━━━ RECORDS PROVIDED

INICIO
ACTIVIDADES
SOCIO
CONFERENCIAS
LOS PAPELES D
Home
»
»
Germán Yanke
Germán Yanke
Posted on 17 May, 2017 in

━━━━━━

WORK TASK -
Output every entry exactly as it appears.

TASK RESULT -
INICIO
ACTIVIDADES
SOCIO
CONFERENCIAS
LOS PAPELES D
Home
»
»
Germán Yanke
Germán Yanke
Posted on 17 May, 2017 in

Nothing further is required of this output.